Strangely enough, when I excecute the above code in Python IDLE, I have no problems, even if I change the text file's encoding between UTF-8 to ANSII.
I tried encoding the text file as UTF-8 and ANSII, I also checked to make sure the default encoding of Geany is UTF-8 (also tried without using default encoding), as well using and not using fixed encoding when opening non-Unicode files.
I get the same error every time. The text file was from gutenberg.org, I tried using another file from there and got the same issue.
I know it must be some sort of issue between Geany and the text file, but I can't figure out what.
EDIT: I found a sort of fix.

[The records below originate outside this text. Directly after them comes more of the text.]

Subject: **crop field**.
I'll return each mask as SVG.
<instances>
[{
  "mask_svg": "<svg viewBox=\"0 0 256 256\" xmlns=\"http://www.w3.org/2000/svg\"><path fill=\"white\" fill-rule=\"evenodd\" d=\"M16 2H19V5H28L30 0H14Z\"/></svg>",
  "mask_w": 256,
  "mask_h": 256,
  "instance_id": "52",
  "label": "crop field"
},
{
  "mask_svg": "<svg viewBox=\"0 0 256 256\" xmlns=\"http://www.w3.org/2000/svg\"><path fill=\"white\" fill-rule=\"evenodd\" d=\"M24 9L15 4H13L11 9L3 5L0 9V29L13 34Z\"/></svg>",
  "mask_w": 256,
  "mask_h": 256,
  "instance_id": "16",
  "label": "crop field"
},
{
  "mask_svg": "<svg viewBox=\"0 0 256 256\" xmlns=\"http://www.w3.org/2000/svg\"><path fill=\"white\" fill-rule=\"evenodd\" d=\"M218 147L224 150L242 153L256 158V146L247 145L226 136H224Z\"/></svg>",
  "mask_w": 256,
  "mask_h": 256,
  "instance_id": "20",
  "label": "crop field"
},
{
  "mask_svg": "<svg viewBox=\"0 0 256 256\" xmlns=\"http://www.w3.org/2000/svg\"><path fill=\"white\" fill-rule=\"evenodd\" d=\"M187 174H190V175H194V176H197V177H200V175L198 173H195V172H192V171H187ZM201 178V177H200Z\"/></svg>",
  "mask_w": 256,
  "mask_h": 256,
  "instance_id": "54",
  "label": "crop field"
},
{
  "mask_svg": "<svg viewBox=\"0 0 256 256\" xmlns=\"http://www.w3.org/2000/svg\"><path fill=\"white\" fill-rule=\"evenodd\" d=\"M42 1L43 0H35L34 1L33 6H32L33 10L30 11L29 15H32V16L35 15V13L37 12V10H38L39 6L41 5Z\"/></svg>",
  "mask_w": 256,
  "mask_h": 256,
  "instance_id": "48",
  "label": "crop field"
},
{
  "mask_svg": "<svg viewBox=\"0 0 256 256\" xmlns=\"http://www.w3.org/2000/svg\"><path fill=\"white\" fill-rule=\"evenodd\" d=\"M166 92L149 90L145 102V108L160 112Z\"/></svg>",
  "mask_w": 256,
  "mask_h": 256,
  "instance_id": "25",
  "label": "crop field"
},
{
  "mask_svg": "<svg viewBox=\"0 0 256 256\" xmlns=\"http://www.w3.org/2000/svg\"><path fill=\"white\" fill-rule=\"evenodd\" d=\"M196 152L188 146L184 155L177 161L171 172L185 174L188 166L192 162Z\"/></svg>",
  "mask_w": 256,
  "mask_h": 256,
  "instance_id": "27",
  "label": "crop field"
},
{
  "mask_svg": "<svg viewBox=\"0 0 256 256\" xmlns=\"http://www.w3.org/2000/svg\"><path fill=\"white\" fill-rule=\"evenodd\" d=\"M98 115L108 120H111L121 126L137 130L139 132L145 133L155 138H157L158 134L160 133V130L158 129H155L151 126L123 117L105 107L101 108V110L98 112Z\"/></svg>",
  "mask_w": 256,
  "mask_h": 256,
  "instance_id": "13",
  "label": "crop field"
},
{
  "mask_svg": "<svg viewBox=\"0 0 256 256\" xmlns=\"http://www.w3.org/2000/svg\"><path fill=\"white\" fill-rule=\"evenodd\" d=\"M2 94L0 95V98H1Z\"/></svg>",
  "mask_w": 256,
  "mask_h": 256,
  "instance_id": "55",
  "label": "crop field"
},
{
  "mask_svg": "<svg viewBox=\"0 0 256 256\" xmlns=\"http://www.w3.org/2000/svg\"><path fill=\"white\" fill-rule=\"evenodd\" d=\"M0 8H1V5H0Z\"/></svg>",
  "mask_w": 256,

Here is the text that was giving me problems:https://www.gutenberg.org/files/11/11-0.txt Here is the text that I can use without problems:http://www.textfiles.com/etext/FICTION/alice13a.txt Top one is encoded in UTF-8, bottom one is encoded in windows-1252. I would've imagined the reverse to be true, but for whatever reason the UTF-8 encoding seems to be causing the problem.